提取文本:
┌──
在线笔试的时候只AC了第一道,还做复杂了,第二题暴力仅在最小规模数据下成功,得到20分。做得非常不好...
这两天又重新看了一下这些题,本着练习一下C++的目的把这四道题都做了一遍。现在回头看感觉没有当时觉得的那么难!当时一定是太紧张和害怕了!希望自己以后做题能够放平心态,发挥出自己的水平就可以了。
1399 : Shortening Sequence
Description
There is an integer array A1, A2 ...AN. Each round you may choose two adjacent integers. If their sum is an odd number, the two adjacent integers can be deleted.
Can you work out the minimum length of the final array after elaborate deletions?
Input
The first line contains one integer N, indicating the length of the initial array.
The second line contains N integers, indicating A1, A2 ...AN.
For 30% of the data:1 ≤ N ≤ 10
For 60% of the data:1 ≤ N ≤ 1000
For 100% of the data:1 ≤ N ≤ 1000000, 0 ≤ Ai ≤ 1000000000
Output
One line with an integer indicating the minimum length of the final array.
Sample Hint
(1,2) (3,4) (4,5) are deleted.
Sample Input
7
1 1 2 3 4 4 5
Sample Output
1
思路分析
如果列表中同时存在奇数和偶数,那么一定存在可消除的数对。因此,在消除的最后,列表里要么只有奇数,要么只有偶数,而数对是成对消去的,因此最后列表中剩下的数字个数就是原列表中奇数项和偶数项的差值的绝对值。
AC代码
#encoding=utf-8
import sys
num = int(sys.stdin.readline())
s = [int(x) for x in sys.stdin.readline().strip().split()]
count = 0
for i in s:
if i % 2 == 0:
count += 1
else:
count -= 1
if count < 0:
count = -count
print count
#include <iostream>
using namespace std;
int main() {
int sum;
cin >> sum;
int count_odd = 0;
int count_even = 0;
int tmp;
for (int i = 0; i < sum; i++) {
cin >> tmp;
if (tmp % 2 == 0)
count_even++;
else
count_odd++;
}
int rst = count_odd - count_even > 0 ? count_odd - count_even : count_even - count_odd;
cout << rst;
}
└──
任务要求:
(1) 在关于 Shortening Sequence 题目的文本中,两个相邻整数满足什么条件时可以被删除?
(2) 将关于 Shortening Sequence 题目的文本中以含有"The second line"的词句开头、以"(4,5) are deleted."结尾的部分重新写出,并把其中的"data"全部换成"input"。
后附数据与上文内容并无关联。

所给数据:
┌──
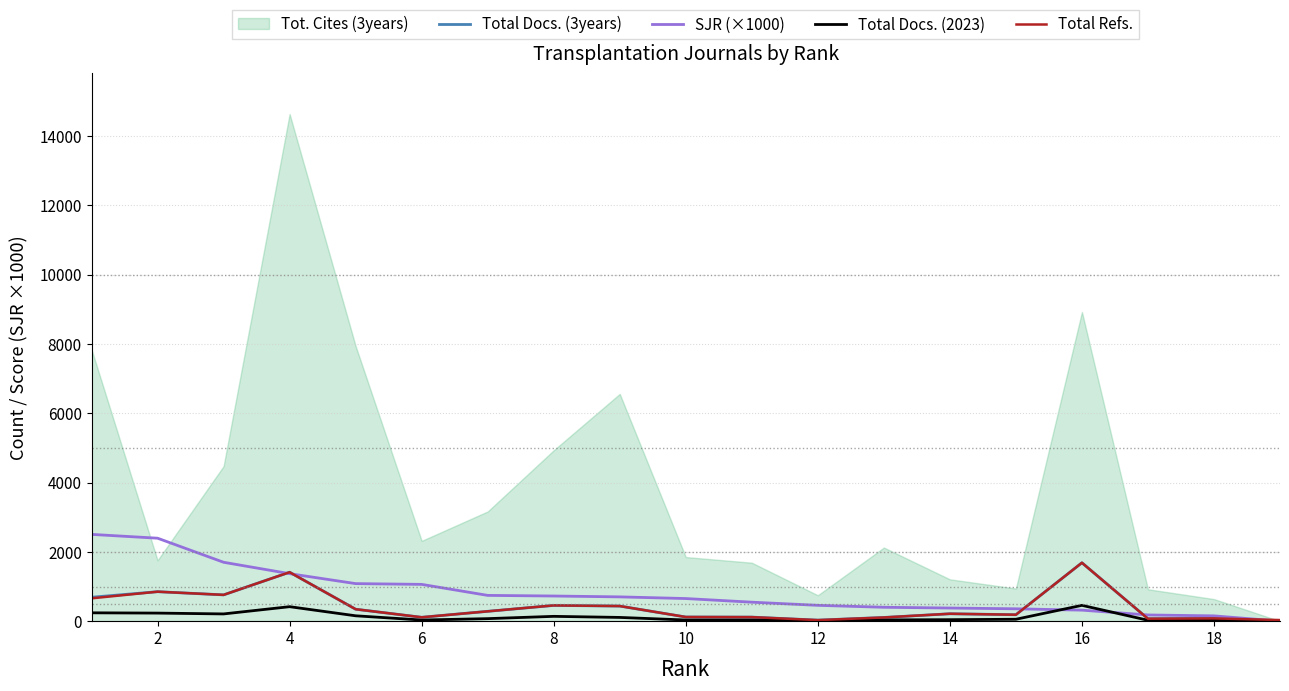

The Total Docs. (2023) series shows 34 at 10. True or false?

True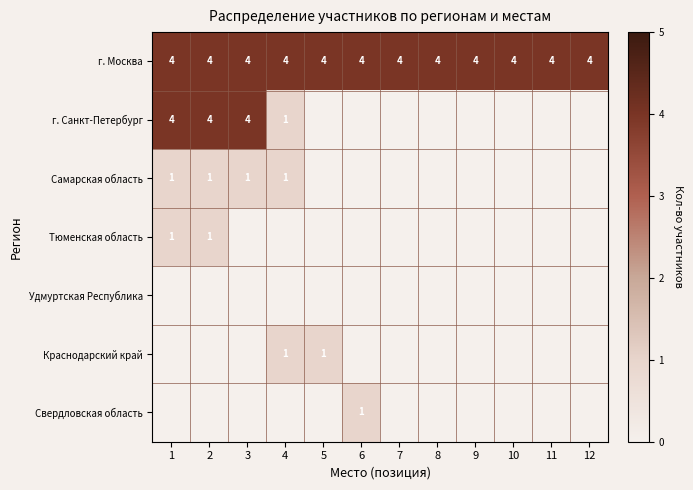

What is the maximum value for г. Москва?

4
└──
各题解答:
(1) 两数之和为奇数时。

(2)
The second line contains N integers, indicating A1, A2 ...AN.
For 30% of the input:1 ≤ N ≤ 10
For 60% of the input:1 ≤ N ≤ 1000
For 100% of the input:1 ≤ N ≤ 1000000, 0 ≤ Ai ≤ 1000000000
Output
One line with an integer indicating the minimum length of the final array.
Sample Hint
(1,2) (3,4) (4,5) are deleted.